Stewart Lee knew what smug meant when I was a kid. He devoted a double page spread in the Fist of Fun book to the Cornish Curmudgeon. Faces so smug and self-satisfied, you want to punch them.


Britain knew what it was to be smug. With the exception of Ben Elton – who was rarely allowed out of the writers' room, it was one of our strengths. If you’ve ever watched the Life of Brian debate with Cleese and Palin and the Bishop of Southwark and Malcolm Muggeridge, you can easily see the generation who first embraced the Goons, accepting that the future might be imperfect but it wouldn’t be so fart-sniffingly smug.


I recently watched Snowflake by Stewart Lee. Stewart Lee was always quite a divisive comedian, more by style than content. Now I would say the reverse is true.

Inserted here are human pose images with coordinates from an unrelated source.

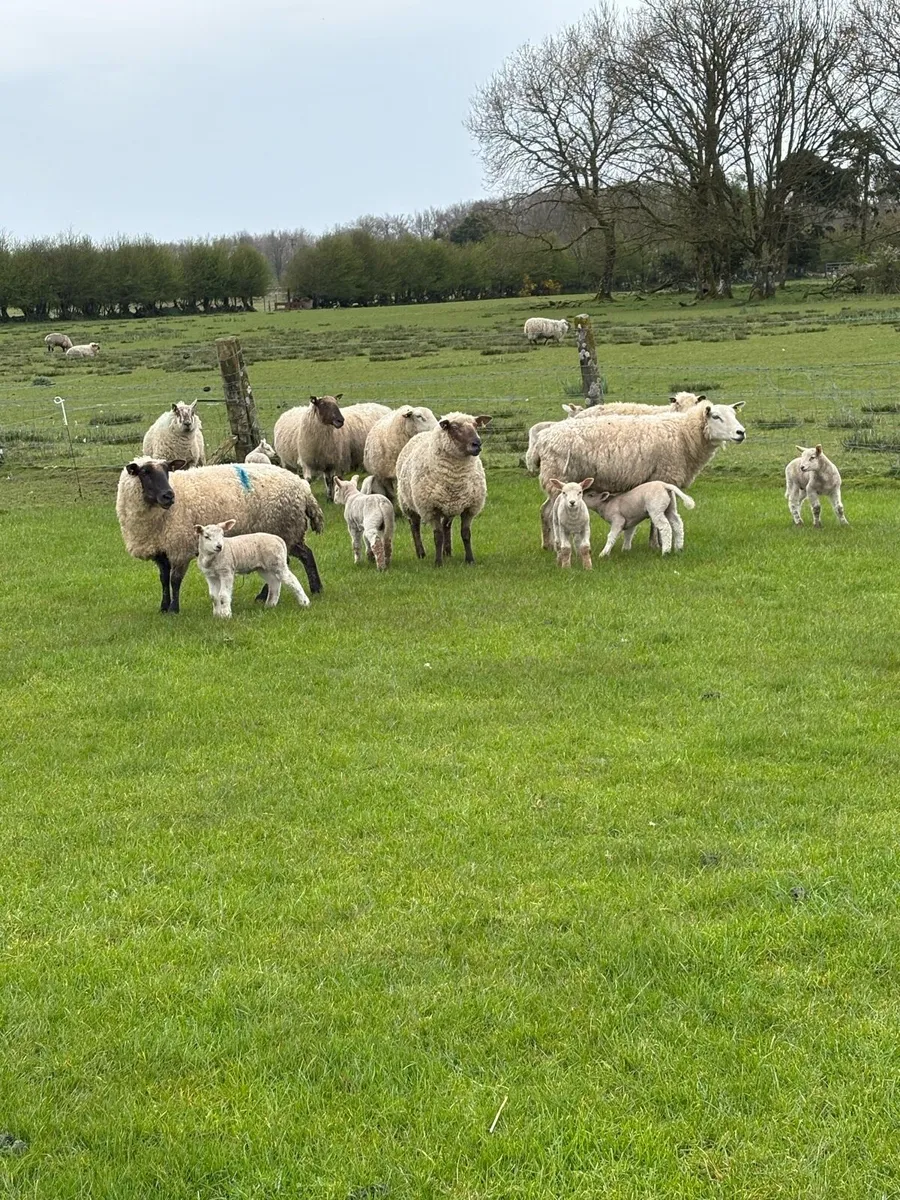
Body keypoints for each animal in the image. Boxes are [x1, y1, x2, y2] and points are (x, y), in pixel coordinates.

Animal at [116, 457, 324, 613]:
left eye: (168, 470)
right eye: (145, 472)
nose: (169, 495)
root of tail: (303, 487)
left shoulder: (180, 548)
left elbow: (175, 580)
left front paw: (174, 609)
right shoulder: (161, 549)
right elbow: (163, 579)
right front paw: (163, 607)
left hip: (285, 529)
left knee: (296, 559)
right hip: (288, 532)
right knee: (305, 554)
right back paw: (312, 589)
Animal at [396, 412, 491, 566]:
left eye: (476, 425)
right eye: (454, 427)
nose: (477, 444)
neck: (455, 477)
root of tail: (421, 434)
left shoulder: (469, 508)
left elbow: (466, 534)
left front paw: (470, 560)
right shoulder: (431, 509)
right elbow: (437, 536)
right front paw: (438, 563)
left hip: (450, 505)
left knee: (446, 525)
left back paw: (447, 551)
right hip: (407, 503)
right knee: (415, 527)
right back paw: (421, 553)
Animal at [536, 401, 745, 549]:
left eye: (734, 414)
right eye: (716, 416)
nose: (741, 432)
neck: (684, 435)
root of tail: (544, 438)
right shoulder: (664, 476)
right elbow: (656, 520)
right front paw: (656, 544)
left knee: (544, 510)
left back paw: (547, 544)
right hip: (559, 479)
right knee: (551, 513)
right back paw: (554, 545)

Political Correctness has become woke, he argues and that represents progress, being at least better than what came before. When he said this of political correctness, I would say he was right. When he said this of woke, I say he is wrong. These are very different things.


Day to day, relatives and colleagues might mutter that what they had said might not be politically correct. Often their worry would be unfounded, or it would be a matter of taking their words on good faith but suggesting a different term. An exclamation of ‘political correctness gone mad’, might be raised about a news story, but closer examination would reveal the story to be nonsense or, if the story were true, you could talk about it. It wasn’t brow beating so much as a matter of reframing and perspective. It wasn’t about winning. There was often a sense that political correctness was censorious, a bit of a pain when people just want to be able to say what’s on their mind or rant. But it could also be a gentle chide, ‘careful now, that’s not very politically correct’, and it wouldn’t be the end of the world. I’m not talking about incitement to violence, I’m talking about elderly relatives, folk you might chat to at the pub, real people in other words. We used the term, but no one would proudly declare themselves to be politically correct, but you could still abide by the sensibility of it. It was a small but respectful way of adapting to an ever-changing world.

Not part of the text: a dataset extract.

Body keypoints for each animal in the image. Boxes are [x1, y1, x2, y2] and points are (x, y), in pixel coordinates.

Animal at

Woke is different. Now I can picture the furrowed brows of all who consider themselves to be woke just as they consider themselves to be progressive, alert to racism and injustice. Framed in that way it would be innocuous enough. However, when you declare yourself to be woke, you should understand that much of the population view the term negatively. This isn’t because they aren’t progressive and not because they are evil. Woke is too often tribal and knows no doubt and therefore no debate. Certainty stops listening, and smug certainty enrages like nothing else. Smug, because you know the answer before you’ve even begun and those who disagree may think the only recourse they’ve got left, is to slap you. In maintaining certainty, woke doesn’t take words on good faith, it either accepts or rejects them. It commands right and punishes wrong.


The woke network is easy to keep in with when you’re nurtured into its parameters, when you don’t have to fight to be seen and to secure opportunity. The same network, when it encounters dissent, destroys careers with ease.

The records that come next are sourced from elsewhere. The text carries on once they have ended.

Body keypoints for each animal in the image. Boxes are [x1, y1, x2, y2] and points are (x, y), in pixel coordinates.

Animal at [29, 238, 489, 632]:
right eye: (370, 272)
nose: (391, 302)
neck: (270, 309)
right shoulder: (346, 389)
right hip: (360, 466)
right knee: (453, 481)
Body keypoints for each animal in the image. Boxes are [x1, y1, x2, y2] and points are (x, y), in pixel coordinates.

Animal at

Ricky Gervais, Dave Chappelle and JK Rowling are irrelevant in the no-platforming argument because they have the very rare power that comes with massive success. I thought that the left prided itself on focusing on the vulnerable in society and equality of opportunity, but it says nothing when careers are destroyed in arts and education over a matter of opinion or a passionate belief. Attacking and destroying someone’s livelihood is not something to be taken lightly, neither is it to smear and defame as a means of doing so. But if you wield that smug certainty, you can do so with impunity. Feelings of guilt can’t be stirred in the hearts of those who won’t listen.


Listening is not to condone. It is to understand.


The words you most need to hear, may not be pleasant.